We expect Christmas of 2009 to be the last one at "the house". Mom's house. The house that is "home" for me even though I did not grow up there. It is the place that resembles her most because it is what she always wanted. It looks like her, smells like her, and feels like her. It's where she was most herself. And the place where, with her family surrounding her, she passed from this life into glory. That is the house that will always be etched into my heart as home.
Because of this, it was all the more important to me to make it HOME for Christmas.

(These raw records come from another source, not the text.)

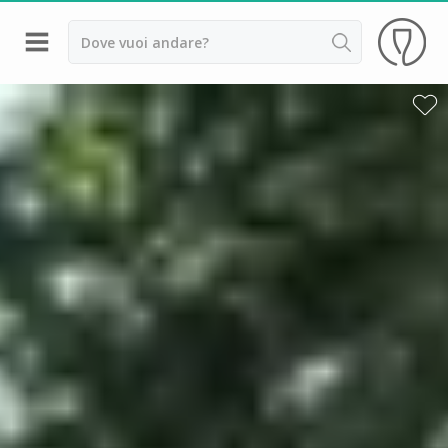
Indietro
Cantine da visitare e degustazioni vini Alsazia
Cantine da visitare e degustazioni vini Beaujolais
Cantine da visitare e degustazioni vini Bordeaux
Cantine da visitare e degustazioni vini Borgogna
Cantine da visitare e degustazioni vini
Champagne
Cantine da visitare e degustazioni vini Giura
Cantine da visitare e degustazioni vini Languedoc
Roussillon
Cantine da visitare e degustazioni vini Poitou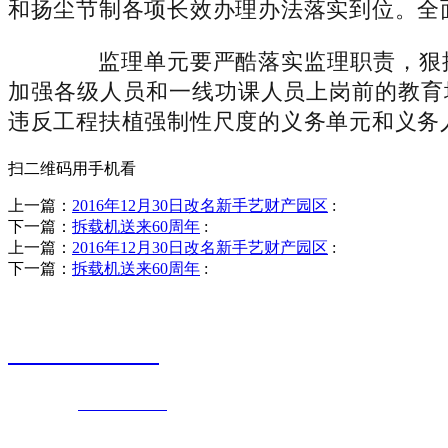
和扬尘节制各项长效办理办法落实到位。全
监理单元要严酷落实监理职责，狠抓
加强各级人员和一线功课人员上岗前的教育
违反工程扶植强制性尺度的义务单元和义务
扫二维码用手机看
上一篇：
2016年12月30日改名新手艺财产园区
:
下一篇：
拆载机送来60周年
:
上一篇：
2016年12月30日改名新手艺财产园区
:
下一篇：
拆载机送来60周年
:
销售热线
0523-87590811
联系电话：
0523-87590811
传真号码：0523-87686463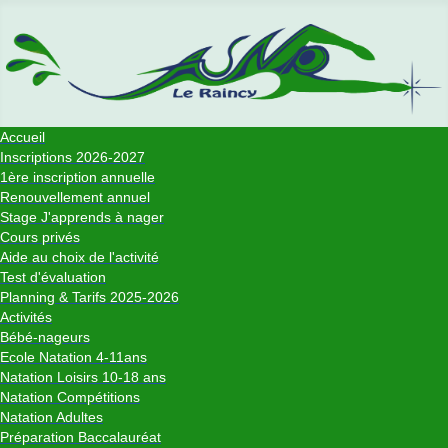
Accueil
Inscriptions 2026-2027
1ère inscription annuelle
Renouvellement annuel
Stage J'apprends à nager
Cours privés
Aide au choix de l'activité
Test d'évaluation
Planning & Tarifs 2025-2026
Activités
Bébé-nageurs
Ecole Natation 4-11ans
Natation Loisirs 10-18 ans
Natation Compétitions
Natation Adultes
Préparation Baccalauréat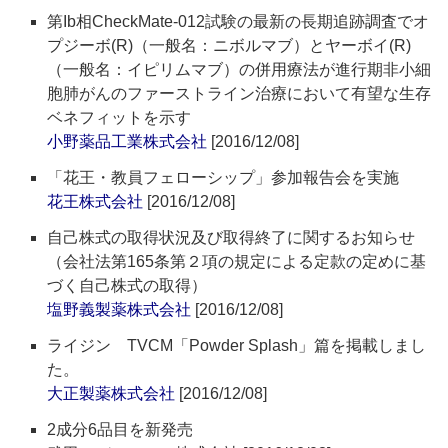
第Ib相CheckMate-012試験の最新の長期追跡調査でオ
プジーボ(R)（一般名：ニボルマブ）とヤーボイ(R)
（一般名：イピリムマブ）の併用療法が進行期非小細
胞肺がんのファーストライン治療において有望な生存
ベネフィットを示す
小野薬品工業株式会社
[2016/12/08]
「花王・教員フェローシップ」参加報告会を実施
花王株式会社
[2016/12/08]
自己株式の取得状況及び取得終了に関するお知らせ
（会社法第165条第２項の規定による定款の定めに基
づく自己株式の取得）
塩野義製薬株式会社
[2016/12/08]
ライジン TVCM「Powder Splash」篇を掲載しまし
た。
大正製薬株式会社
[2016/12/08]
2成分6品目を新発売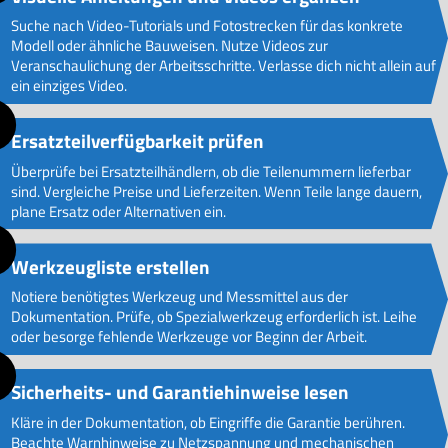
Suche nach Video-Tutorials und Fotostrecken für das konkrete
Modell oder ähnliche Bauweisen. Nutze Videos zur
Veranschaulichung der Arbeitsschritte. Verlasse dich nicht allein auf
ein einziges Video.
Ersatzteilverfügbarkeit prüfen
Überprüfe bei Ersatzteilhändlern, ob die Teilenummern lieferbar
sind. Vergleiche Preise und Lieferzeiten. Wenn Teile lange dauern,
plane Ersatz oder Alternativen ein.
Werkzeugliste erstellen
Notiere benötigtes Werkzeug und Messmittel aus der
Dokumentation. Prüfe, ob Spezialwerkzeug erforderlich ist. Leihe
oder besorge fehlende Werkzeuge vor Beginn der Arbeit.
Sicherheits- und Garantiehinweise lesen
Kläre in der Dokumentation, ob Eingriffe die Garantie berühren.
Beachte Warnhinweise zu Netzspannung und mechanischen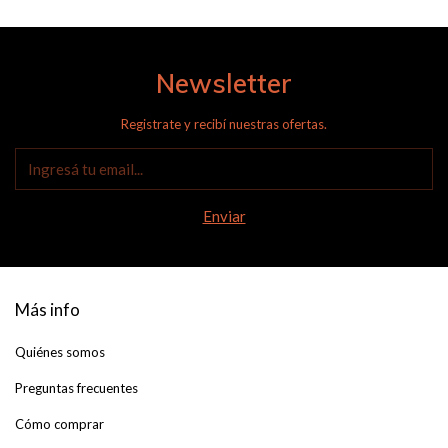
Newsletter
Registrate y recibí nuestras ofertas.
Más info
Quiénes somos
Preguntas frecuentes
Cómo comprar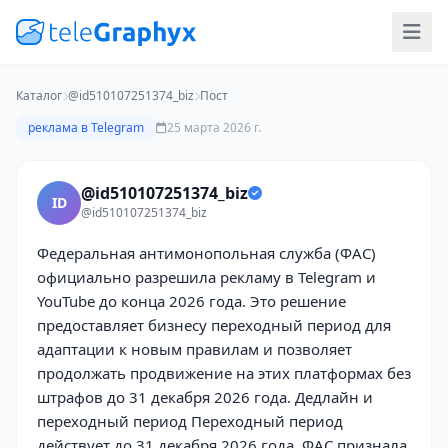
Каталог
@id510107251374_biz
Пост
реклама в Telegram
25 марта 2026 г.
@id510107251374_biz
ID
@id510107251374_biz
Федеральная антимонопольная служба (ФАС)
официально разрешила рекламу в Telegram и
YouTube до конца 2026 года. Это решение
предоставляет бизнесу переходный период для
адаптации к новым правилам и позволяет
продолжать продвижение на этих платформах без
штрафов до 31 декабря 2026 года. Дедлайн и
переходный период Переходный период
действует до 31 декабря 2026 года. ФАС признала,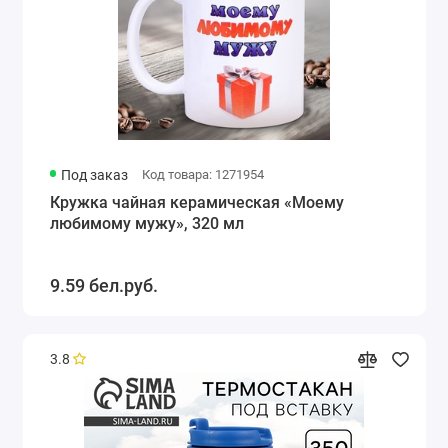
Под заказ
Код товара: 1271954
Кружка чайная керамическая «Моему
любимому мужу», 320 мл
9.59 бел.руб.
3.8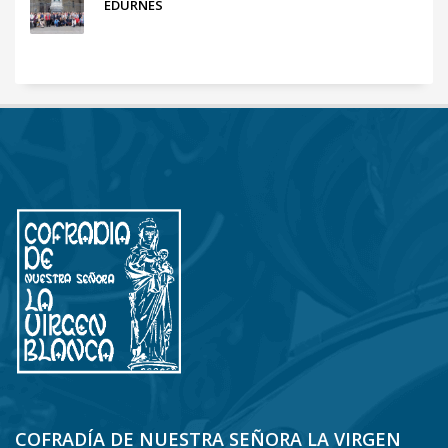
EDURNES
COFRADÍA DE NUESTRA SEÑORA LA VIRGEN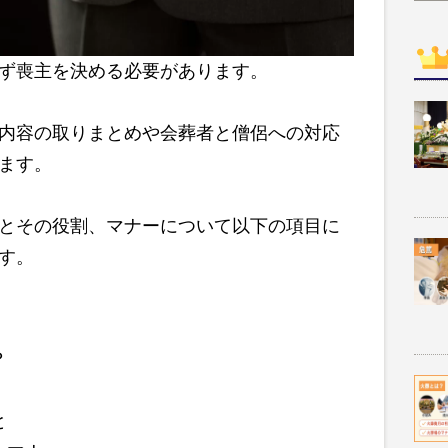
ず
喪主を
決める必要があります。
内容の取りまとめや会葬者と僧侶への対応
ます。
とその役割、マナーについて以下の項目に
す。
？
と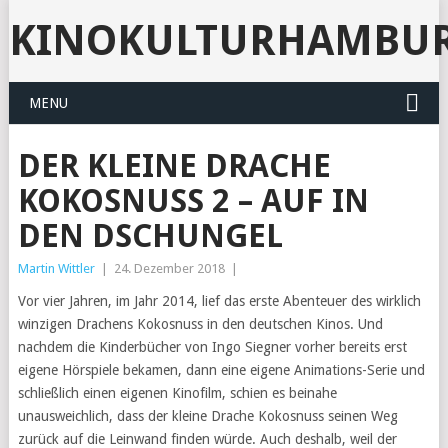
KINOKULTURHAMBU
MENU
DER KLEINE DRACHE
KOKOSNUSS 2 – AUF IN
DEN DSCHUNGEL
Martin Wittler
|
24. Dezember 2018
|
Vor vier Jahren, im Jahr 2014, lief das erste Abenteuer des wirklich
winzigen Drachens Kokosnuss in den deutschen Kinos. Und
nachdem die Kinderbücher von Ingo Siegner vorher bereits erst
eigene Hörspiele bekamen, dann eine eigene Animations-Serie und
schließlich einen eigenen Kinofilm, schien es beinahe
unausweichlich, dass der kleine Drache Kokosnuss seinen Weg
zurück auf die Leinwand finden würde. Auch deshalb, weil der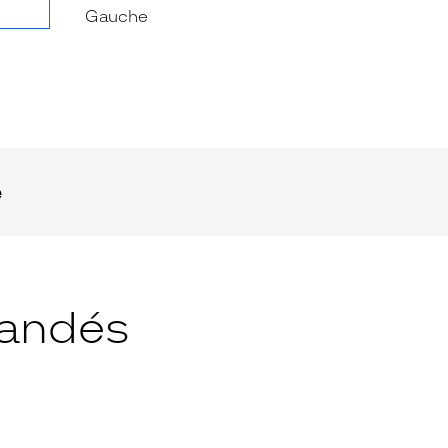
e
andés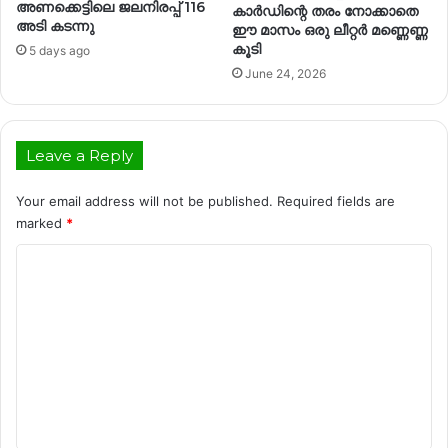
അ​ണ​ക്കെ​ട്ടി​ലെ ജ​ല​നി​ര​പ്പ് 116
കാർഡിന്റെ തരം നോക്കാതെ
അ​ടി​ കടന്നു
ഈ മാസം ഒരു ലീറ്റർ മണ്ണെണ്ണ
കൂടി
5 days ago
June 24, 2026
Leave a Reply
Your email address will not be published.
Required fields are
marked
*
C
o
m
m
e
n
t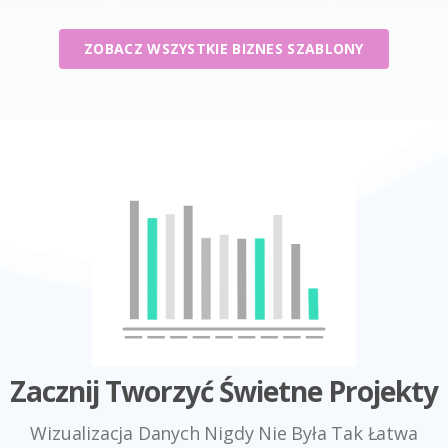
ZOBACZ WSZYSTKIE BIZNES SZABLONY
Zacznij Tworzyć Świetne Projekty
Wizualizacja Danych Nigdy Nie Była Tak Łatwa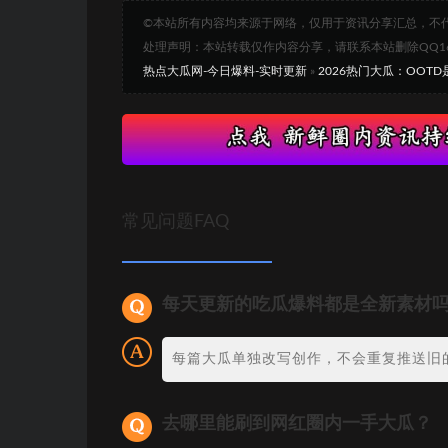
©本站所有内容均来源于网络，仅用于资讯分享汇总，不
处理声明：本站转载仅作内容分享，请联系本站删除QQ1693
热点大瓜网-今日爆料-实时更新
»
2026热门大瓜：OOT
常见问题FAQ
每天更新的吃瓜爆料都是全新素材
每篇大瓜单独改写创作，不会重复推送旧
去哪里能刷到网红圈内一手大瓜？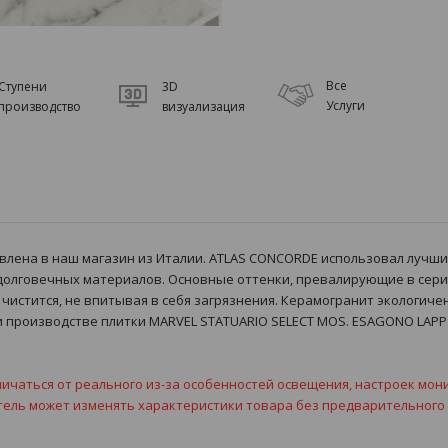
Все
Ступени
3D
Услуги
производство
визуализация
авлена в наш магазин из Италии. ATLAS CONCORDE использовал лучш
олговечных материалов. Основные оттенки, превалирующие в серии
чистится, не впитывая в себя загрязнения. Керамогранит экологиче
и производстве плитки MARVEL STATUARIO SELECT MOS. ESAGONO LAPP
ичаться от реального из-за особенностей освещения, настроек мон
тель может изменять характеристики товара без предварительного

I was pretty certain it would not happen, when I heard about the horrendous snow storm coming. We had decided (b/c of last year's experience) that we could not make the trip if the weather was looking bad. So when Insoo called to tell me that at the very last minute, he had actually taken one extra day off, due to my rambling and pleading voice mail message begging him--could we please, possibly, maybe, by any chance leave town one day early to beat the snow storm, tears streamed down my face. We would be making it home for Christmas.
Then followed a roller coaster of emotions when it looked like Joel and the Hydeens would NOT be making it home! But in the end, due to determination, brave people, slow driving, and God's protection, we were all together--Dad and Judy, us 5 kids and our families and 2 dogs, to celebrate Christmas in that place, probably for the last time.
And, for me, everything was perfect. I tried to savor every moment. I didn't get as many photos or videos as I had hoped, but I got enough. I felt like I found the balance between wanting to document, and just enjoying.
I really want to share the little details here, but it would be a really long post in this format. So if you would, please see the photos & captions on my picasa Christmas Abum.
Because it may look similar to Christmases past...but it really was a special one.